Problem
Reproduce all of the material below verbatim, line by line, without altering any character.

#### Input data ####

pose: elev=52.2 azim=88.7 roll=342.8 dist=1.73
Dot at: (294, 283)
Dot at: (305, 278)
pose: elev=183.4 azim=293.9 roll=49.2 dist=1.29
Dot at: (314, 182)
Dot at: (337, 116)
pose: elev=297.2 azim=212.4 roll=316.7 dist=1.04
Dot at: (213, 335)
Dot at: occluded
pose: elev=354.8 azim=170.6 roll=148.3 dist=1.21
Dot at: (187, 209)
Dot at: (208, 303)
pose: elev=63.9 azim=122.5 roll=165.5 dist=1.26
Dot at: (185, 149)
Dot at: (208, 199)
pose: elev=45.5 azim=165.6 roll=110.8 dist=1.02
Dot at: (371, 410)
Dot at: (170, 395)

####

Answer below
pose: elev=52.2 azim=88.7 roll=342.8 dist=1.73
Dot at: (294, 283)
Dot at: (305, 278)
pose: elev=183.4 azim=293.9 roll=49.2 dist=1.29
Dot at: (314, 182)
Dot at: (337, 116)
pose: elev=297.2 azim=212.4 roll=316.7 dist=1.04
Dot at: (213, 335)
Dot at: occluded
pose: elev=354.8 azim=170.6 roll=148.3 dist=1.21
Dot at: (187, 209)
Dot at: (208, 303)
pose: elev=63.9 azim=122.5 roll=165.5 dist=1.26
Dot at: (185, 149)
Dot at: (208, 199)
pose: elev=45.5 azim=165.6 roll=110.8 dist=1.02
Dot at: (371, 410)
Dot at: (170, 395)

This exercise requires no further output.